* **Your objective**
Match on the string "Lost" in the entries below and return every matching line.

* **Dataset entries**
· · · · · · ·
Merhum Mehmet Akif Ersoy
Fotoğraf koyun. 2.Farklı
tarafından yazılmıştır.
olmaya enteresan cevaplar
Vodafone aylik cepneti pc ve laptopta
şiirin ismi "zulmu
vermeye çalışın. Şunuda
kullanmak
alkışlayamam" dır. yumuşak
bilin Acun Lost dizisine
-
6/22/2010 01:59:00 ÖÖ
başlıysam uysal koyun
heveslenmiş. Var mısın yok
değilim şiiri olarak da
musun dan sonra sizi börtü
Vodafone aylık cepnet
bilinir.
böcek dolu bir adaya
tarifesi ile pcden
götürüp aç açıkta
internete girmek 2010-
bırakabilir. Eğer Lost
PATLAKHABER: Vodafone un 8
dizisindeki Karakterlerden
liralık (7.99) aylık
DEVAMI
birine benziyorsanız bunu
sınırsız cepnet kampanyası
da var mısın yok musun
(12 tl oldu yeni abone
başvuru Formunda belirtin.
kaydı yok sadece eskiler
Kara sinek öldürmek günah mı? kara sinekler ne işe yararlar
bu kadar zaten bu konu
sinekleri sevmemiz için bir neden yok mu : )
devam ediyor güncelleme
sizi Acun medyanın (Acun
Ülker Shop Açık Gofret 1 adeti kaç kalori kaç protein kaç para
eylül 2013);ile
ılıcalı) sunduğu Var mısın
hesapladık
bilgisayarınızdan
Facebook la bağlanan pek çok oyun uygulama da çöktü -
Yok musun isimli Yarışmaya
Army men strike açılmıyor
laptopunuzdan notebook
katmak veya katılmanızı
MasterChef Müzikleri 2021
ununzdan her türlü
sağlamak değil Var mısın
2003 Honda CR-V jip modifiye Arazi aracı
· · · · · · ·
* **Result of the exercise**
bilin Acun Lost dizisine
bırakabilir. Eğer Lost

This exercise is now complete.